[Your goal]:
In the data that follows, how many lines include the string "като"? Answer with the number alone.

[Information given Boundary: Start]

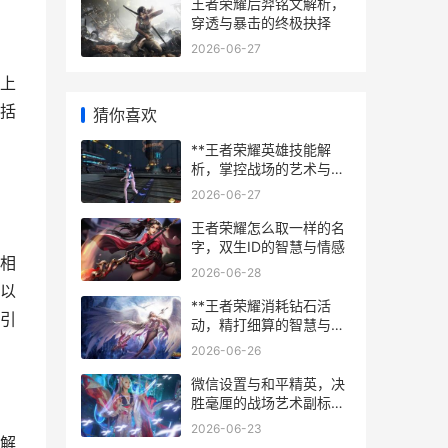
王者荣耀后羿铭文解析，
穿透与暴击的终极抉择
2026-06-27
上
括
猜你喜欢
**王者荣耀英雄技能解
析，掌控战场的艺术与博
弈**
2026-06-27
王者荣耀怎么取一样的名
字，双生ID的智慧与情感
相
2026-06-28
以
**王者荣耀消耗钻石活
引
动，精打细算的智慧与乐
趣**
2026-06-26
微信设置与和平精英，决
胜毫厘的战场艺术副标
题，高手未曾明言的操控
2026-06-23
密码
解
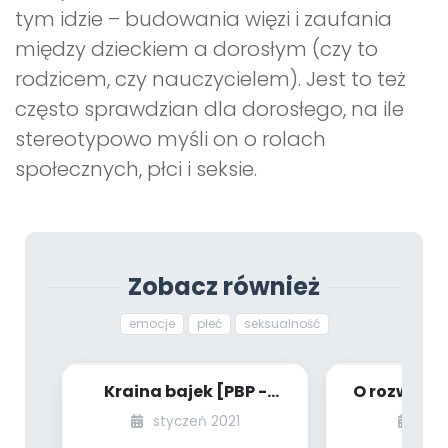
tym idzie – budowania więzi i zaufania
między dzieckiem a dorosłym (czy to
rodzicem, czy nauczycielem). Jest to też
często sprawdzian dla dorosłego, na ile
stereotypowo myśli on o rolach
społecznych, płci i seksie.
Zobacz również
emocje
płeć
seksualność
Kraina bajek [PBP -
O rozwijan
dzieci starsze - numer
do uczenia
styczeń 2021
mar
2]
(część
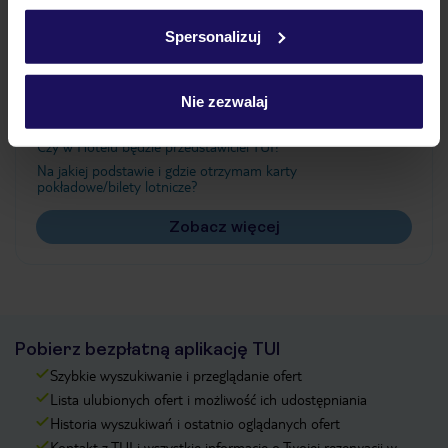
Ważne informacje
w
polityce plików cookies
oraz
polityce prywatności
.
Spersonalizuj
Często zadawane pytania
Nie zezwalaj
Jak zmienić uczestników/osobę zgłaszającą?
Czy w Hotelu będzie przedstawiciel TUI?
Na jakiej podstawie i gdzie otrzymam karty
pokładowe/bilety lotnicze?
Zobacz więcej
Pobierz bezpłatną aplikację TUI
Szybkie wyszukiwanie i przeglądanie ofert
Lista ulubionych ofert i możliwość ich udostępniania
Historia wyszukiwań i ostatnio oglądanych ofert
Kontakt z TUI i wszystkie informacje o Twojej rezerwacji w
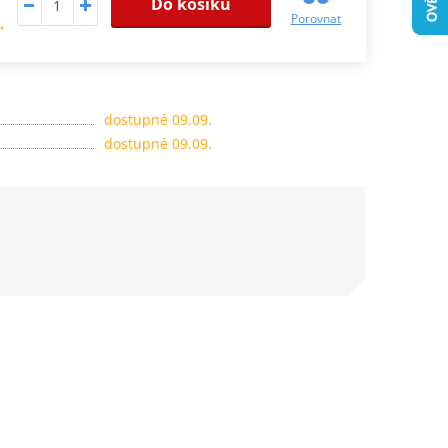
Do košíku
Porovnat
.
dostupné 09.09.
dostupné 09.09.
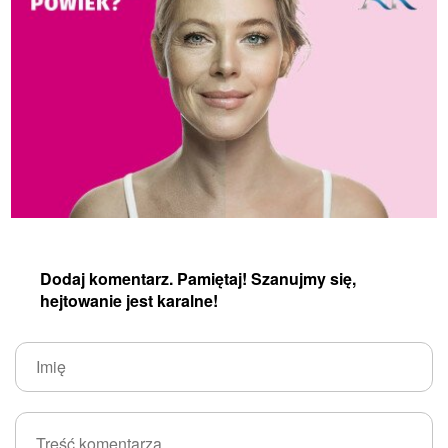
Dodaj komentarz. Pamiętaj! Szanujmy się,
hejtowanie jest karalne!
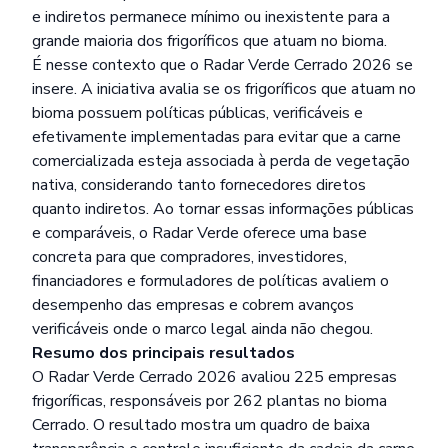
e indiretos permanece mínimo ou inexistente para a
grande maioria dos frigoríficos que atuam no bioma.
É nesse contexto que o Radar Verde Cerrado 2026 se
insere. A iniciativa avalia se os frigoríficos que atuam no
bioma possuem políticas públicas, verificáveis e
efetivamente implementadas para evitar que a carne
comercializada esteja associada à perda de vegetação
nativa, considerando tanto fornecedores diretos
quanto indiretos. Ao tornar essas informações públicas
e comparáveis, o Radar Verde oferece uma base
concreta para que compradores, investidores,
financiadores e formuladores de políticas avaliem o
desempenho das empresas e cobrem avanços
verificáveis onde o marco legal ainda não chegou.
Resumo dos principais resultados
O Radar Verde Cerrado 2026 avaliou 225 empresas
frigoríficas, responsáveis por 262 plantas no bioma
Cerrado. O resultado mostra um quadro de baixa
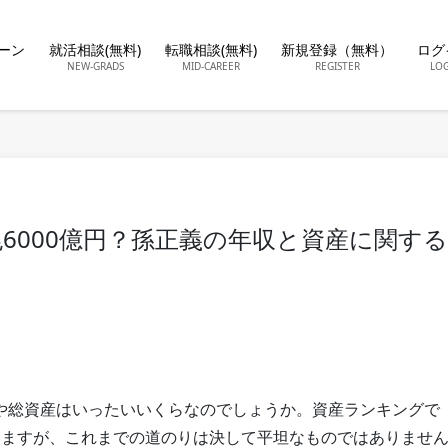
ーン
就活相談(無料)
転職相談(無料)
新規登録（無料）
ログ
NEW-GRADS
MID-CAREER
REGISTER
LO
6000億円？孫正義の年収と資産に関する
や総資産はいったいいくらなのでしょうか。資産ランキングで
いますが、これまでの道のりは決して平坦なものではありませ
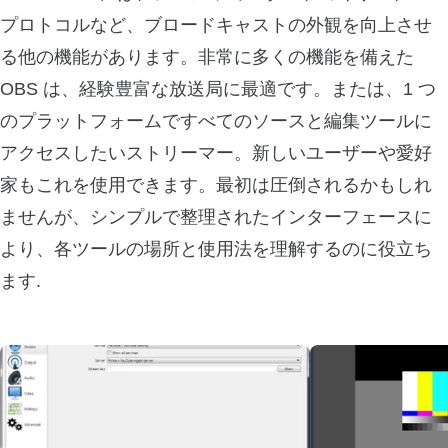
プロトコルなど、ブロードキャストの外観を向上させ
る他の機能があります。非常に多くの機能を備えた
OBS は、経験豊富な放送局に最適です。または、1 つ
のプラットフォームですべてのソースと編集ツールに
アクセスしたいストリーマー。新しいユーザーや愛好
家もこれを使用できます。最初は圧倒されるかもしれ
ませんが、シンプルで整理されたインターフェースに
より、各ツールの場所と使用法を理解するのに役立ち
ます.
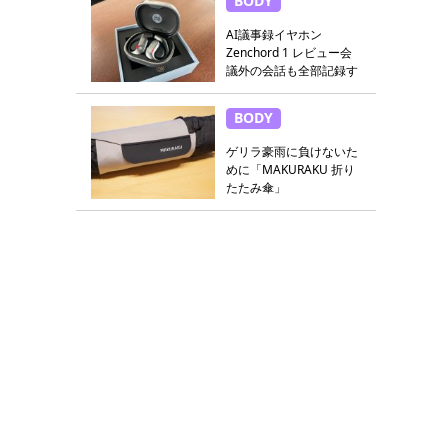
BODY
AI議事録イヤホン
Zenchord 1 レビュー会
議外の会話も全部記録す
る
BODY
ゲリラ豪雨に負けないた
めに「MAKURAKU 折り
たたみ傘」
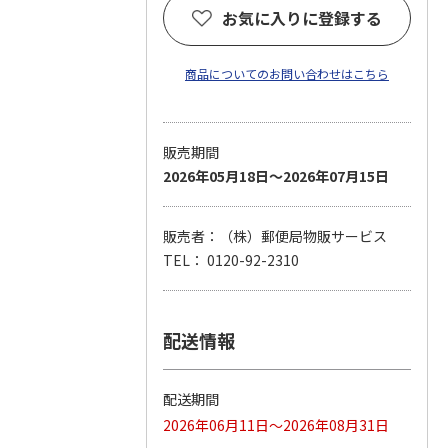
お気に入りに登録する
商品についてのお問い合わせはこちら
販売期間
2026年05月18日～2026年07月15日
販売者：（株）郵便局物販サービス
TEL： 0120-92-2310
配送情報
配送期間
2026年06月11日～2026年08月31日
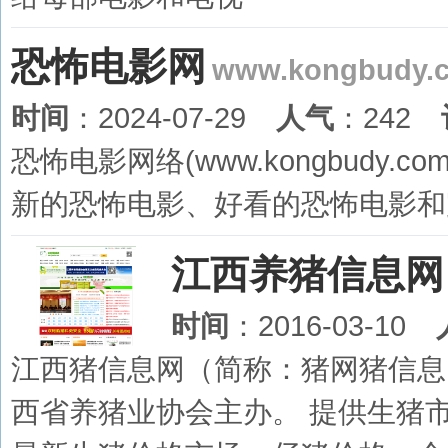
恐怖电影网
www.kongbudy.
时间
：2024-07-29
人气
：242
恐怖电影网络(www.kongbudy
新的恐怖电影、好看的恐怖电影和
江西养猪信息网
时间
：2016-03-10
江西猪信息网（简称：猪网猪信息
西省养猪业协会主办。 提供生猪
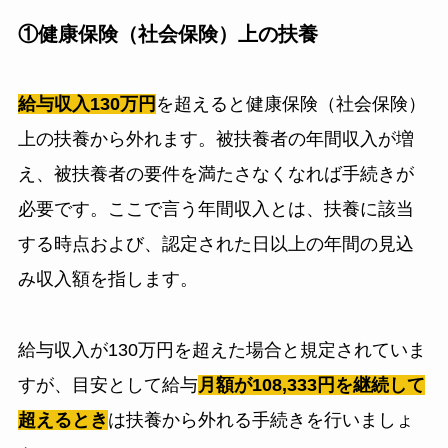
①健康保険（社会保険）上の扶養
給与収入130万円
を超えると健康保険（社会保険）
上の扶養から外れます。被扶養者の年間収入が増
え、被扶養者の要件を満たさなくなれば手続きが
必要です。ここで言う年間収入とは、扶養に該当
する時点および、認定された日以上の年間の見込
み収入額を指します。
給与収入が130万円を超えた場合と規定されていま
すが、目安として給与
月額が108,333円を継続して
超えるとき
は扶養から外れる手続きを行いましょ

[Information given Boundary: End]
[Information given Boundary: Start]

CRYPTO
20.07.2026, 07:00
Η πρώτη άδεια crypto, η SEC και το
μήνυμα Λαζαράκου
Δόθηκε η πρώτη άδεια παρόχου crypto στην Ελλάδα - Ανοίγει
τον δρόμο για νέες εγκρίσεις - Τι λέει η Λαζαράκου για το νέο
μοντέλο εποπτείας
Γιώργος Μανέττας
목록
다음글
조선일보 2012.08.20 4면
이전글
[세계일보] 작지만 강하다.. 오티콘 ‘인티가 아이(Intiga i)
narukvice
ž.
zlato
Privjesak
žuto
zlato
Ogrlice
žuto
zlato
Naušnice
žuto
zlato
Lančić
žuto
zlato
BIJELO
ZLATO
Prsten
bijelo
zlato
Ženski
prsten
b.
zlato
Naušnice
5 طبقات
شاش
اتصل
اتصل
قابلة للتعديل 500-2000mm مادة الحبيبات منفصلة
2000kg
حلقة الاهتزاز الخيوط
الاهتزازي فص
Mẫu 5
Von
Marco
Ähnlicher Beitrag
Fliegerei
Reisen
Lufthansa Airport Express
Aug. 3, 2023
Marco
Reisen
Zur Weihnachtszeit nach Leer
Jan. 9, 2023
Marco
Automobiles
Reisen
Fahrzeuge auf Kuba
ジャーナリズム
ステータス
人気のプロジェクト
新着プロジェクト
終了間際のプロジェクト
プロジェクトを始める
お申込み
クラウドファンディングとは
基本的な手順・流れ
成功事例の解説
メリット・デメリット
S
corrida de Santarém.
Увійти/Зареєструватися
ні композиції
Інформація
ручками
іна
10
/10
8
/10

[Information given Boundary: End]
[Information given Boundary: Start]

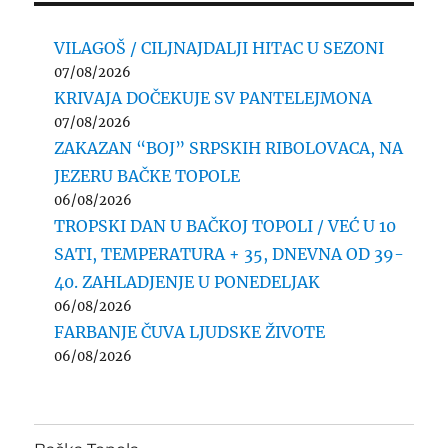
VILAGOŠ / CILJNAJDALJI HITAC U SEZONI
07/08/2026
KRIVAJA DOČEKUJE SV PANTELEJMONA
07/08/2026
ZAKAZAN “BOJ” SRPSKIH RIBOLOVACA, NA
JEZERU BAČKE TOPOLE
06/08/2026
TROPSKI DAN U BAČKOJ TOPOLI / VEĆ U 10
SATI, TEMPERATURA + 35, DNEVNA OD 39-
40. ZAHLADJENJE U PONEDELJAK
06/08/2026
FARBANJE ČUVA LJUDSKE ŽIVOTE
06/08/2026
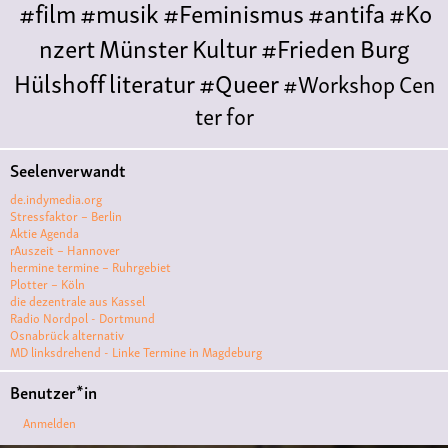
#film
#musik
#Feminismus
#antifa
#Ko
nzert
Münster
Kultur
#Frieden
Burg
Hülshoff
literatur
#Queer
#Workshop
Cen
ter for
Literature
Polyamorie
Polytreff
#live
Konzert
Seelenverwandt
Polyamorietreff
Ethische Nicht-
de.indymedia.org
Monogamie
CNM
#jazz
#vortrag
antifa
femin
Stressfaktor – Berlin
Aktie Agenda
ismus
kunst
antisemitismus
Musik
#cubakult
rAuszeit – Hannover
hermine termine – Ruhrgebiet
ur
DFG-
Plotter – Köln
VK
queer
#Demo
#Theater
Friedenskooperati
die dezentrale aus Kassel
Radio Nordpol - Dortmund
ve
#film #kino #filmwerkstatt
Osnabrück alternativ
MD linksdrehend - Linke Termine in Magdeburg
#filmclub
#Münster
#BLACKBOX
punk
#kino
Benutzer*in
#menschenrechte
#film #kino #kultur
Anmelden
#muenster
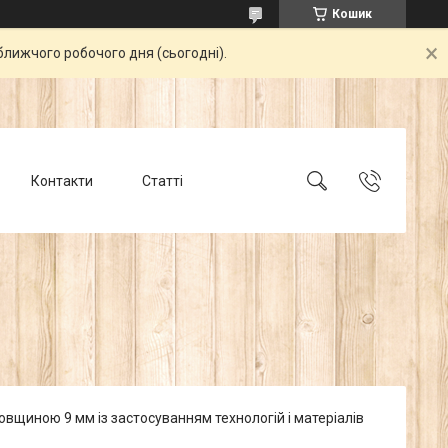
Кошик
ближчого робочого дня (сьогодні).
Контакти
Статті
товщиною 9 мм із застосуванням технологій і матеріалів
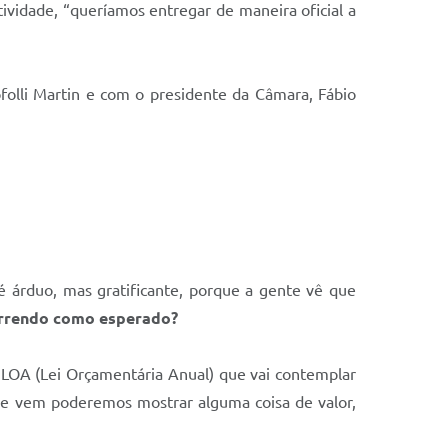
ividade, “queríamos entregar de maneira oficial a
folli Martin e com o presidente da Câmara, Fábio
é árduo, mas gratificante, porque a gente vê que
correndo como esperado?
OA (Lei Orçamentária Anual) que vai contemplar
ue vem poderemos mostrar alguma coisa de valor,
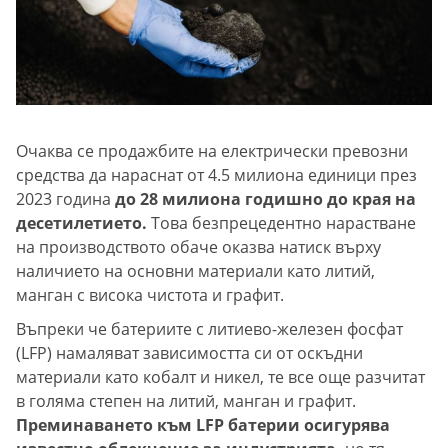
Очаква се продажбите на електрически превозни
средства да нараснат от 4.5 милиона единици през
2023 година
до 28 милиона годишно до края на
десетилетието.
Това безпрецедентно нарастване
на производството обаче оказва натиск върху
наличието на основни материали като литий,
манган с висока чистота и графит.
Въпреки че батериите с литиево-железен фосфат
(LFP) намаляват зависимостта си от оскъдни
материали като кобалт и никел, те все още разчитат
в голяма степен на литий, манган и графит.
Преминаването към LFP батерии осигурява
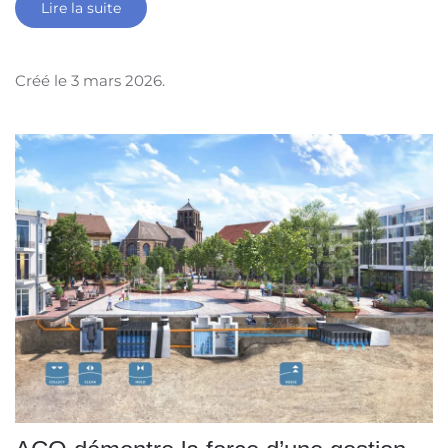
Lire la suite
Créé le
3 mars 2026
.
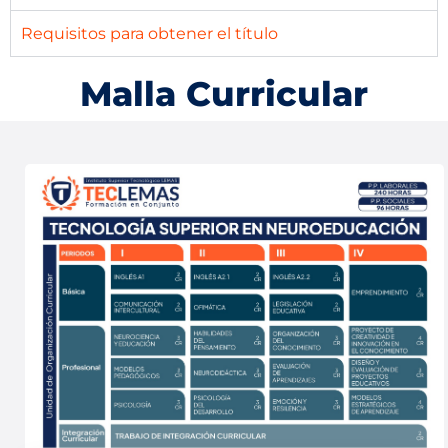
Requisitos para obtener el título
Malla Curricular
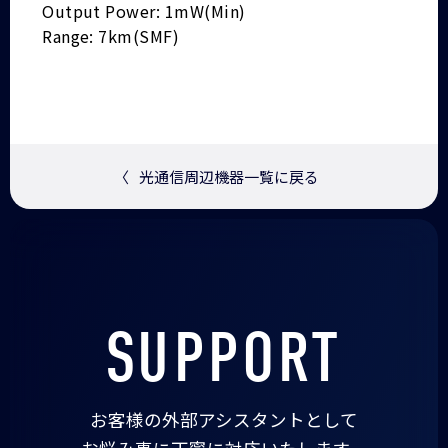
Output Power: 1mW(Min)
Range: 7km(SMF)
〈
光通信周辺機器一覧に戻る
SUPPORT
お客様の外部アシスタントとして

[Information given Boundary: End]

[Response box]:
2